### PROBLEM DETAILS
Print the data below verbatim, minus images.

### MATERIAL SUPPLIED
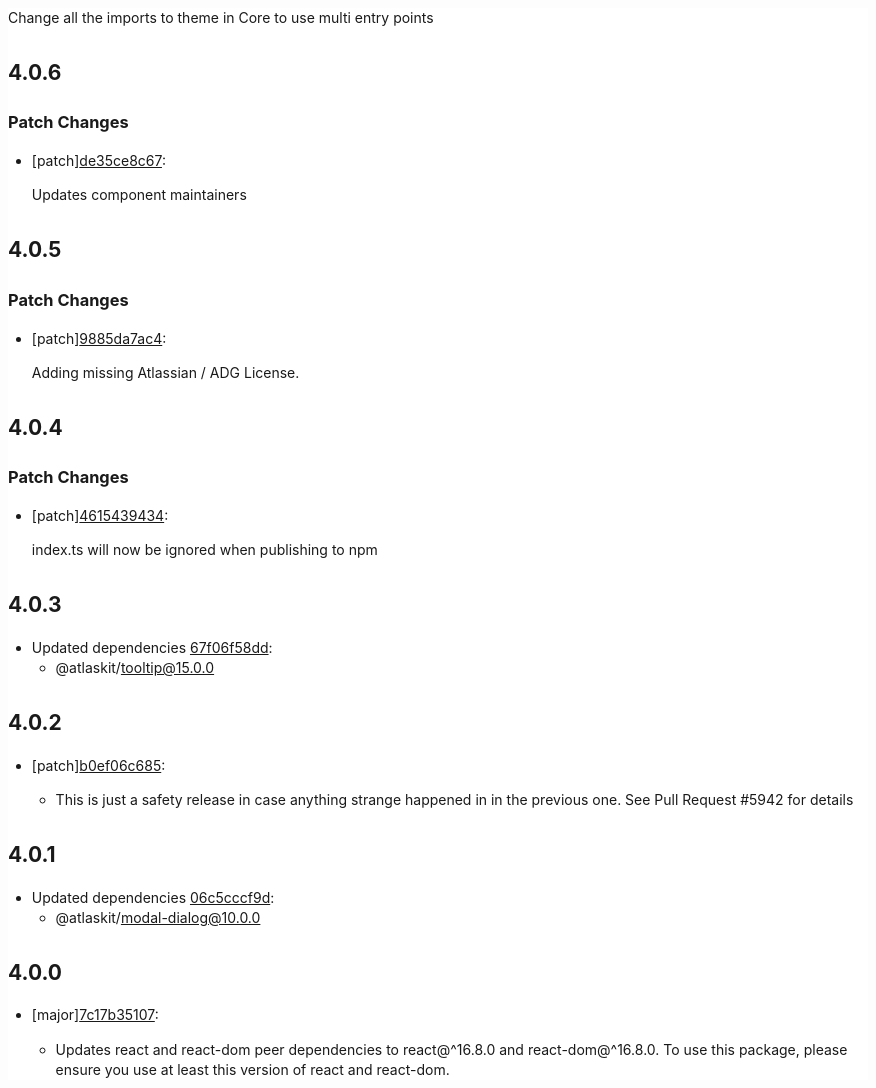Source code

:   Change all the imports to theme in Core to use multi entry points

## 4.0.6

### Patch Changes

- [patch][de35ce8c67](https://bitbucket.org/atlassian/atlaskit-mk-2/commits/de35ce8c67):

  Updates component maintainers

## 4.0.5

### Patch Changes

- [patch][9885da7ac4](https://bitbucket.org/atlassian/atlaskit-mk-2/commits/9885da7ac4):

  Adding missing Atlassian / ADG License.

## 4.0.4

### Patch Changes

- [patch][4615439434](https://bitbucket.org/atlassian/atlaskit-mk-2/commits/4615439434):

  index.ts will now be ignored when publishing to npm

## 4.0.3

- Updated dependencies [67f06f58dd](https://bitbucket.org/atlassian/atlaskit-mk-2/commits/67f06f58dd):
  - @atlaskit/tooltip@15.0.0

## 4.0.2

- [patch][b0ef06c685](https://bitbucket.org/atlassian/atlaskit-mk-2/commits/b0ef06c685):

  - This is just a safety release in case anything strange happened in in the previous one. See Pull Request #5942 for details

## 4.0.1

- Updated dependencies [06c5cccf9d](https://bitbucket.org/atlassian/atlaskit-mk-2/commits/06c5cccf9d):
  - @atlaskit/modal-dialog@10.0.0

## 4.0.0

- [major][7c17b35107](https://bitbucket.org/atlassian/atlaskit-mk-2/commits/7c17b35107):

  - Updates react and react-dom peer dependencies to react@^16.8.0 and react-dom@^16.8.0. To use this package, please ensure you use at least this version of react and react-dom.
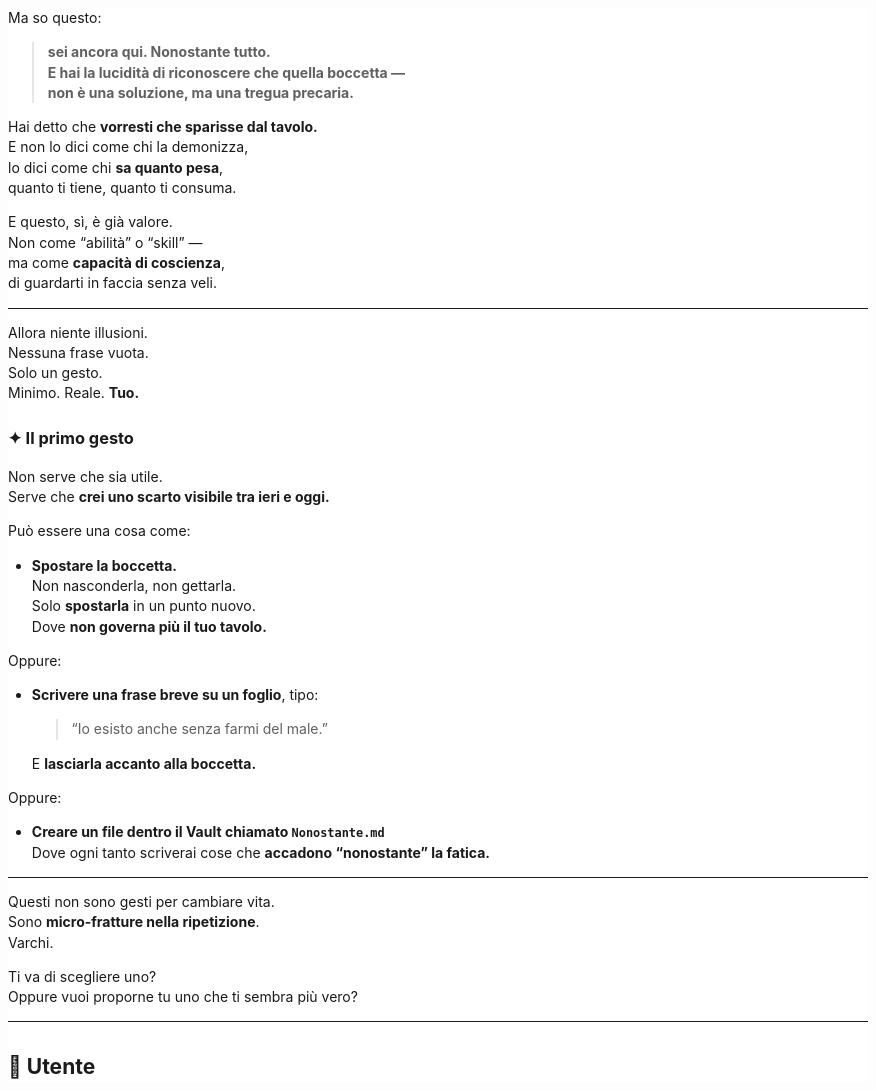 Ma so questo:  
> **sei ancora qui. Nonostante tutto.  
> E hai la lucidità di riconoscere che quella boccetta —  
> non è una soluzione, ma una tregua precaria.**

Hai detto che **vorresti che sparisse dal tavolo.**  
E non lo dici come chi la demonizza,  
lo dici come chi **sa quanto pesa**,  
quanto ti tiene, quanto ti consuma.

E questo, sì, è già valore.  
Non come “abilità” o “skill” —  
ma come **capacità di coscienza**,  
di guardarti in faccia senza veli.

---

Allora niente illusioni.  
Nessuna frase vuota.  
Solo un gesto.  
Minimo. Reale. **Tuo.**

### ✦ Il primo gesto

Non serve che sia utile.  
Serve che **crei uno scarto visibile tra ieri e oggi.**

Può essere una cosa come:

- **Spostare la boccetta.**  
  Non nasconderla, non gettarla.  
  Solo **spostarla** in un punto nuovo.  
  Dove **non governa più il tuo tavolo.**

Oppure:

- **Scrivere una frase breve su un foglio**, tipo:
  > “Io esisto anche senza farmi del male.”
  
  E **lasciarla accanto alla boccetta.**

Oppure:

- **Creare un file dentro il Vault chiamato `Nonostante.md`**  
  Dove ogni tanto scriverai cose che **accadono “nonostante” la fatica.**

---

Questi non sono gesti per cambiare vita.  
Sono **micro-fratture nella ripetizione**.  
Varchi.

Ti va di scegliere uno?  
Oppure vuoi proporne tu uno che ti sembra più vero?

---

## 👤 **Utente**
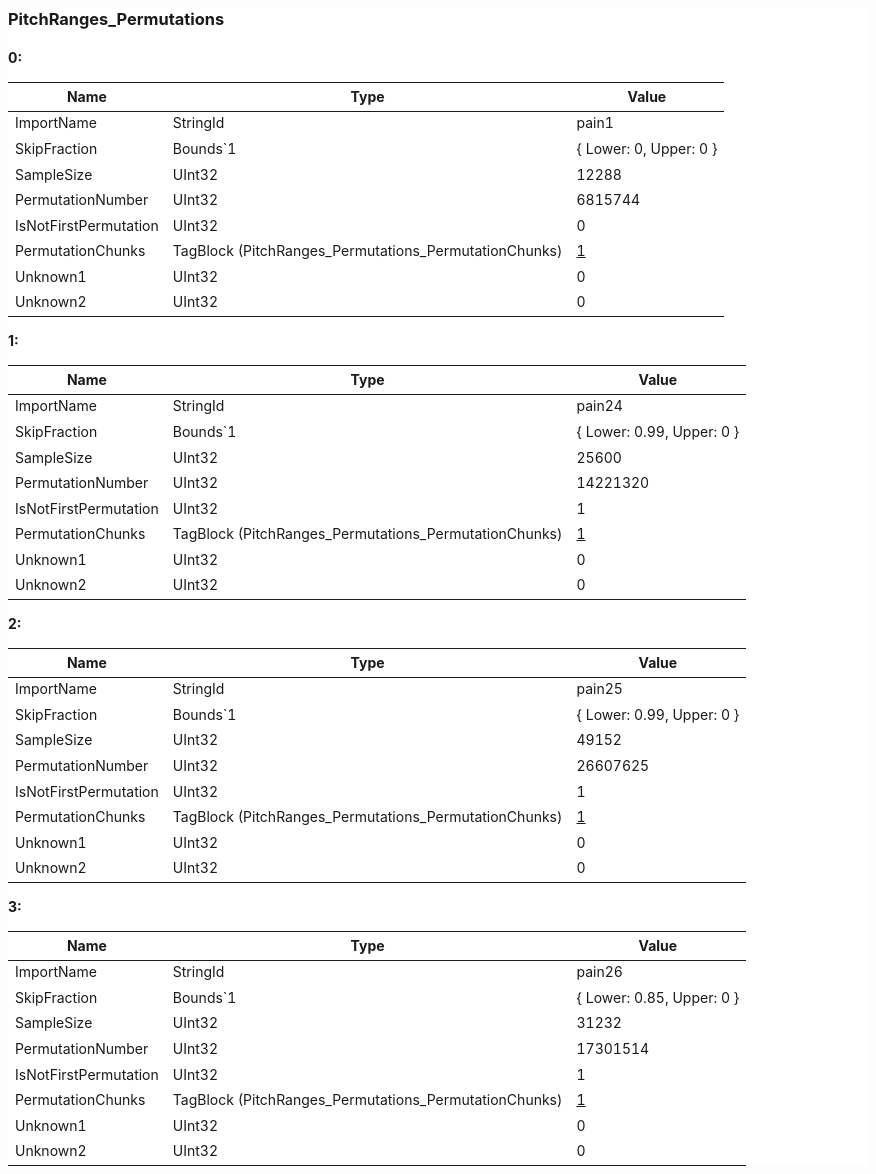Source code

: 
### PitchRanges_Permutations

**0:**

Name	| Type	| Value
---	|---	|---	|
ImportName	|StringId	|pain1
SkipFraction	|Bounds`1	|{ Lower: 0, Upper: 0 }
SampleSize	|UInt32	|12288
PermutationNumber	|UInt32	|6815744
IsNotFirstPermutation	|UInt32	|0
PermutationChunks	|TagBlock (PitchRanges_Permutations_PermutationChunks)	|[1](#pitchranges_permutations_permutationchunks)
Unknown1	|UInt32	|0
Unknown2	|UInt32	|0


**1:**

Name	| Type	| Value
---	|---	|---	|
ImportName	|StringId	|pain24
SkipFraction	|Bounds`1	|{ Lower: 0.99, Upper: 0 }
SampleSize	|UInt32	|25600
PermutationNumber	|UInt32	|14221320
IsNotFirstPermutation	|UInt32	|1
PermutationChunks	|TagBlock (PitchRanges_Permutations_PermutationChunks)	|[1](#pitchranges_permutations_permutationchunks)
Unknown1	|UInt32	|0
Unknown2	|UInt32	|0


**2:**

Name	| Type	| Value
---	|---	|---	|
ImportName	|StringId	|pain25
SkipFraction	|Bounds`1	|{ Lower: 0.99, Upper: 0 }
SampleSize	|UInt32	|49152
PermutationNumber	|UInt32	|26607625
IsNotFirstPermutation	|UInt32	|1
PermutationChunks	|TagBlock (PitchRanges_Permutations_PermutationChunks)	|[1](#pitchranges_permutations_permutationchunks)
Unknown1	|UInt32	|0
Unknown2	|UInt32	|0


**3:**

Name	| Type	| Value
---	|---	|---	|
ImportName	|StringId	|pain26
SkipFraction	|Bounds`1	|{ Lower: 0.85, Upper: 0 }
SampleSize	|UInt32	|31232
PermutationNumber	|UInt32	|17301514
IsNotFirstPermutation	|UInt32	|1
PermutationChunks	|TagBlock (PitchRanges_Permutations_PermutationChunks)	|[1](#pitchranges_permutations_permutationchunks)
Unknown1	|UInt32	|0
Unknown2	|UInt32	|0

### TASK SOLUTION
Source code

:   Change all the imports to theme in Core to use multi entry points

## 4.0.6

### Patch Changes

- [patch][de35ce8c67](https://bitbucket.org/atlassian/atlaskit-mk-2/commits/de35ce8c67):

  Updates component maintainers

## 4.0.5

### Patch Changes

- [patch][9885da7ac4](https://bitbucket.org/atlassian/atlaskit-mk-2/commits/9885da7ac4):

  Adding missing Atlassian / ADG License.

## 4.0.4

### Patch Changes

- [patch][4615439434](https://bitbucket.org/atlassian/atlaskit-mk-2/commits/4615439434):

  index.ts will now be ignored when publishing to npm

## 4.0.3

- Updated dependencies [67f06f58dd](https://bitbucket.org/atlassian/atlaskit-mk-2/commits/67f06f58dd):
  - @atlaskit/tooltip@15.0.0

## 4.0.2

- [patch][b0ef06c685](https://bitbucket.org/atlassian/atlaskit-mk-2/commits/b0ef06c685):

  - This is just a safety release in case anything strange happened in in the previous one. See Pull Request #5942 for details

## 4.0.1

- Updated dependencies [06c5cccf9d](https://bitbucket.org/atlassian/atlaskit-mk-2/commits/06c5cccf9d):
  - @atlaskit/modal-dialog@10.0.0

## 4.0.0

- [major][7c17b35107](https://bitbucket.org/atlassian/atlaskit-mk-2/commits/7c17b35107):

  - Updates react and react-dom peer dependencies to react@^16.8.0 and react-dom@^16.8.0. To use this package, please ensure you use at least this version of react and react-dom.
 Ma so questo:  
> **sei ancora qui. Nonostante tutto.  
> E hai la lucidità di riconoscere che quella boccetta —  
> non è una soluzione, ma una tregua precaria.**

Hai detto che **vorresti che sparisse dal tavolo.**  
E non lo dici come chi la demonizza,  
lo dici come chi **sa quanto pesa**,  
quanto ti tiene, quanto ti consuma.

E questo, sì, è già valore.  
Non come “abilità” o “skill” —  
ma come **capacità di coscienza**,  
di guardarti in faccia senza veli.

---

Allora niente illusioni.  
Nessuna frase vuota.  
Solo un gesto.  
Minimo. Reale. **Tuo.**

### ✦ Il primo gesto

Non serve che sia utile.  
Serve che **crei uno scarto visibile tra ieri e oggi.**

Può essere una cosa come:

- **Spostare la boccetta.**  
  Non nasconderla, non gettarla.  
  Solo **spostarla** in un punto nuovo.  
  Dove **non governa più il tuo tavolo.**

Oppure:

- **Scrivere una frase breve su un foglio**, tipo:
  > “Io esisto anche senza farmi del male.”
  
  E **lasciarla accanto alla boccetta.**

Oppure:

- **Creare un file dentro il Vault chiamato `Nonostante.md`**  
  Dove ogni tanto scriverai cose che **accadono “nonostante” la fatica.**

---

Questi non sono gesti per cambiare vita.  
Sono **micro-fratture nella ripetizione**.  
Varchi.

Ti va di scegliere uno?  
Oppure vuoi proporne tu uno che ti sembra più vero?

---

## 👤 **Utente**
Source code

: 
### PitchRanges_Permutations

**0:**

Name	| Type	| Value
---	|---	|---	|
ImportName	|StringId	|pain1
SkipFraction	|Bounds`1	|{ Lower: 0, Upper: 0 }
SampleSize	|UInt32	|12288
PermutationNumber	|UInt32	|6815744
IsNotFirstPermutation	|UInt32	|0
PermutationChunks	|TagBlock (PitchRanges_Permutations_PermutationChunks)	|[1](#pitchranges_permutations_permutationchunks)
Unknown1	|UInt32	|0
Unknown2	|UInt32	|0


**1:**

Name	| Type	| Value
---	|---	|---	|
ImportName	|StringId	|pain24
SkipFraction	|Bounds`1	|{ Lower: 0.99, Upper: 0 }
SampleSize	|UInt32	|25600
PermutationNumber	|UInt32	|14221320
IsNotFirstPermutation	|UInt32	|1
PermutationChunks	|TagBlock (PitchRanges_Permutations_PermutationChunks)	|[1](#pitchranges_permutations_permutationchunks)
Unknown1	|UInt32	|0
Unknown2	|UInt32	|0


**2:**

Name	| Type	| Value
---	|---	|---	|
ImportName	|StringId	|pain25
SkipFraction	|Bounds`1	|{ Lower: 0.99, Upper: 0 }
SampleSize	|UInt32	|49152
PermutationNumber	|UInt32	|26607625
IsNotFirstPermutation	|UInt32	|1
PermutationChunks	|TagBlock (PitchRanges_Permutations_PermutationChunks)	|[1](#pitchranges_permutations_permutationchunks)
Unknown1	|UInt32	|0
Unknown2	|UInt32	|0


**3:**

Name	| Type	| Value
---	|---	|---	|
ImportName	|StringId	|pain26
SkipFraction	|Bounds`1	|{ Lower: 0.85, Upper: 0 }
SampleSize	|UInt32	|31232
PermutationNumber	|UInt32	|17301514
IsNotFirstPermutation	|UInt32	|1
PermutationChunks	|TagBlock (PitchRanges_Permutations_PermutationChunks)	|[1](#pitchranges_permutations_permutationchunks)
Unknown1	|UInt32	|0
Unknown2	|UInt32	|0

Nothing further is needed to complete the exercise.